Posted by Howard Wasserman on February 12, 2015 at 05:15 PM in Civil Procedure, Constitutional thoughts, Howard Wasserman, Law and Politics | Permalink

Comments

Whoops--wasn't thinking about joinder. Good point.

Posted by: Steve H | Feb 13, 2015 9:51:17 AM

Absent a defendant class, I'm not sure a Middle District couple could join in the same action as Strawser. It's not the same transaction or occurrence, because it involves entirely unrelated couples and entirely unrelated defendants in unrelated counties. Other than that they all involve same-sex couples wanting to marry and challenging the validity of the state ban, there is no transactional or logical relationship between these claims. So the Middle District plaintiffs must file their own action and venue would be in the Middle District.

I am not sure if he is required to issue licenses but not required to perform marriages. You're right that the injunction was framed as a negative. Even if he could simply stop issuing all licenses, I would be surprised if he did so.

Posted by: Howard Wasserman | Feb 13, 2015 9:42:49 AM

Howard,

I'm with you almost all the way, but what would force an out-of-district Alabama same-sex couple to file a new suit? Personal jurisdiction operates at a state level, and venue in Judge Granade's court seems proper as to out-of-state judges added as defendants to the current litigation. See 28 USC 1391(b)(1) (providing for venue in a judicial district in which "any defendant resides, if all defendants are residents of the state"). Is there some special venue that applies when you seek to intervene and add a defendant after a judgment has been entered?

Posted by: Steve H | Feb 13, 2015 9:34:34 AM

As I suspected, the order merely enjoins Judge Davis from enforcing AL's laws that prohibit, and fail to recognize, same-sex marriage. So, technically, they don't require him to grant same-sex marriage licenses, as long as he doesn't grant any opposite-sex marriage licenses either -- which, as mentioned earlier, I don't think he's *required* to do under state law.
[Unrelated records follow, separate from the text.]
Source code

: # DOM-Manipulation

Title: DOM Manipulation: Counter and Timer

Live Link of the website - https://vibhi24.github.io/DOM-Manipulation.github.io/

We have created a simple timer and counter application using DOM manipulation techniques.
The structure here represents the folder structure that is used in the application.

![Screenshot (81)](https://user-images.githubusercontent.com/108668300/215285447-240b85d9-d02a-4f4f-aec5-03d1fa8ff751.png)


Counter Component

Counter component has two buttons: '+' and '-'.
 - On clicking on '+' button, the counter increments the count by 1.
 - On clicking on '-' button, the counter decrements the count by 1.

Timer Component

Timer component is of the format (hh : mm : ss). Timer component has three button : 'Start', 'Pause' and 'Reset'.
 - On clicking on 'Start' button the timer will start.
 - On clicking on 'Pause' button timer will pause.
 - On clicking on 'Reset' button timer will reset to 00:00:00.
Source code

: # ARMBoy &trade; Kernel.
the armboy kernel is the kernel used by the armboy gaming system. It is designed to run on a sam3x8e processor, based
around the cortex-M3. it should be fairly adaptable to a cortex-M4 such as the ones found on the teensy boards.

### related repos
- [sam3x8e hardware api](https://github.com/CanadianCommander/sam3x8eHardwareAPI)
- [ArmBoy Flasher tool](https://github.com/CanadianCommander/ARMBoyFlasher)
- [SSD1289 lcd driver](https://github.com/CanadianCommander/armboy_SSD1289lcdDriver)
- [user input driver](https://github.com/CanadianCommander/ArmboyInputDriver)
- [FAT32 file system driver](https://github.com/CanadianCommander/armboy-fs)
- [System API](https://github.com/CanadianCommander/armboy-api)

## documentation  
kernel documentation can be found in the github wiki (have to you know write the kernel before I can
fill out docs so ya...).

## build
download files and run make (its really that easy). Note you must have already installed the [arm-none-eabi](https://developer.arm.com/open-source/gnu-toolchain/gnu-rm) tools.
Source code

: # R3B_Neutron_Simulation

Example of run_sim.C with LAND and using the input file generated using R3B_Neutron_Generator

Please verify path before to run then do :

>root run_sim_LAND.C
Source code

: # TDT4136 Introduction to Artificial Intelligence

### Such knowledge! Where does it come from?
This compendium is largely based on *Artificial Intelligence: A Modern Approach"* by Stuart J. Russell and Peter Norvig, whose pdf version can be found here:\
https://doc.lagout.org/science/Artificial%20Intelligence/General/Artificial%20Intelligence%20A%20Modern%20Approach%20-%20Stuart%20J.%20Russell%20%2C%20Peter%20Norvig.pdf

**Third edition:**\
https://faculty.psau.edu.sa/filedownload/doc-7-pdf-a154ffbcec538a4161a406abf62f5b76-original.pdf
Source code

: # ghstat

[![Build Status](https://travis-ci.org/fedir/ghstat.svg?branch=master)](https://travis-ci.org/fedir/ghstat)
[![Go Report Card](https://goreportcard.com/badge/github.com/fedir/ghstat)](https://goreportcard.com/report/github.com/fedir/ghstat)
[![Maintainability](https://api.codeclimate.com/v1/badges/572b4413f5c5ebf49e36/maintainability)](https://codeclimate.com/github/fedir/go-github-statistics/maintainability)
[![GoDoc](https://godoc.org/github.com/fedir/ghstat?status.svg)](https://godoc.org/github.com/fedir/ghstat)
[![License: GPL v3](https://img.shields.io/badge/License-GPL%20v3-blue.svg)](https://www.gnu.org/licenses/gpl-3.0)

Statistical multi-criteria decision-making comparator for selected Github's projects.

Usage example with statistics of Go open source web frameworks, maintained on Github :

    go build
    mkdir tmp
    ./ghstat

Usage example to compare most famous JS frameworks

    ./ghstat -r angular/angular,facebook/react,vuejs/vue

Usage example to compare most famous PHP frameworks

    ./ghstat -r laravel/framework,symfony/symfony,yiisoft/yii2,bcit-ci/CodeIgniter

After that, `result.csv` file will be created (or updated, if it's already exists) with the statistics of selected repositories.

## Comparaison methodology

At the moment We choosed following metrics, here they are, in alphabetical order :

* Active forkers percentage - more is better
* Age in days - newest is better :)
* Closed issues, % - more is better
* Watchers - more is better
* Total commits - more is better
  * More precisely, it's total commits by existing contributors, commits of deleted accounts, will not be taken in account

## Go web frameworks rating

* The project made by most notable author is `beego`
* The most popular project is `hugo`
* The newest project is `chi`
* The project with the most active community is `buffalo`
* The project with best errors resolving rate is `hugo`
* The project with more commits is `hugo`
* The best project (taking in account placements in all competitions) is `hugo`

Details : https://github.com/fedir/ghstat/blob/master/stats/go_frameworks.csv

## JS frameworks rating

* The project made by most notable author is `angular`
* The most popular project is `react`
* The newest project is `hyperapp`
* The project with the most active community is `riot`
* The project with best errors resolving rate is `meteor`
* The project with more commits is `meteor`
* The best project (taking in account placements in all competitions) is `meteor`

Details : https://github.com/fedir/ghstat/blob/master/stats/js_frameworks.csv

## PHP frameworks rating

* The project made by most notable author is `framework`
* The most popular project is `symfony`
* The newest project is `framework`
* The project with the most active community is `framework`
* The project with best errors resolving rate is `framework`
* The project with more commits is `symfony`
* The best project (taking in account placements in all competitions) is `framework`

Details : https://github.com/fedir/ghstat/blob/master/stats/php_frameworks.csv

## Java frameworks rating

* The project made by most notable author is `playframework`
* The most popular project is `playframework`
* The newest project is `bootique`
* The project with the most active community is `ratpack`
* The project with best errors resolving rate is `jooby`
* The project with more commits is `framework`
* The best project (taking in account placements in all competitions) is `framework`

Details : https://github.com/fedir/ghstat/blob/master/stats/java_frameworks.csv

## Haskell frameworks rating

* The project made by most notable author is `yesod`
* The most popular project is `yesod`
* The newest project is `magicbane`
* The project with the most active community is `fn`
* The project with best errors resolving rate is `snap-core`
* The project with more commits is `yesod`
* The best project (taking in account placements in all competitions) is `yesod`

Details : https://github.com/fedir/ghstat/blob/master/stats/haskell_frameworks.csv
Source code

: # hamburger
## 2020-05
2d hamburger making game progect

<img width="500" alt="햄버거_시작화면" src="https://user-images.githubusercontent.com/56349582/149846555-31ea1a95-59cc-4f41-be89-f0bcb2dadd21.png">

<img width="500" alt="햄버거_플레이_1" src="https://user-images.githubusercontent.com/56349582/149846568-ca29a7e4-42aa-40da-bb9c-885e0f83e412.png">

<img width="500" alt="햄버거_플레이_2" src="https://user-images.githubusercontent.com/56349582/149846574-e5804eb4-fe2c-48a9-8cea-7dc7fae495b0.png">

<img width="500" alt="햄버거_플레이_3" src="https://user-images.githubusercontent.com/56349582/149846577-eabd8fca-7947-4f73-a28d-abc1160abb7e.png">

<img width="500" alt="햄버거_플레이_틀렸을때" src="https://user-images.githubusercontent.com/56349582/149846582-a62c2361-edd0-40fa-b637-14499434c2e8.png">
Posted by: Hash | Feb 12, 2015 10:22:28 PM

Does the order affirmatively require granting the license? The quote in the NYT article only says Davis is enjoined from denying a license on certain grounds. But can't he just refuse to grant any licenses? I thought I saw somewhere that AL probate judges have no state-law duty to grant marriage licenses at all.

Posted by: Hash | Feb 12, 2015 8:24:48 PM

I'll give you that, but I still don't think it's inconceivable that another district judge in Alabama could agree with the Sixth Circuit, and the likely view of at least three Justices. Especially if there are some fairly conservative district judges in Alabama. At the least, some probate judges could reasonably believe they have a shot in district court.

Posted by: Anon | Feb 12, 2015 7:37:26 PM

Maybe they should have, which is why I have said that they have been practically stupid but legally correct. But the original injunction did not affect anyone that matters to the question of marriage licenses. I think there is symbolic value to seeing one of their own obligated to actually issue licenses to same-sex couples.

Posted by: Howard Wasserman | Feb 12, 2015 6:20:36 PM

"I would be very surprised if any other probate judge bothers denying anyone else a license; it just is not worth the effort, as I cannot see a federal judge in either district reaching a different conclusion about the constitutionality of same-sex marriage bans."

Why? Because of what the Supreme Court's declining to stay Judge Granade's original decision suggests about how they'll rule in late June? Plaintiffs lost in the Sixth Circuit in August and Louisiana in September, at a time when the ultimate outcome of this litigation in the Supreme Court wasn't a whole lot less clear than it is now, so it's not a given that every district judge in Alabama would follow the Court's signals. I also don't see why Judge Granade's enjoining one probate judge makes much difference for probate judges in other districts, if you're right. You're claiming that it's not worth the effort because the outcome of a suit against a probate judge before any district judge in Alabama is preordained, but if that's true it was true before Judge Granade's injunction today.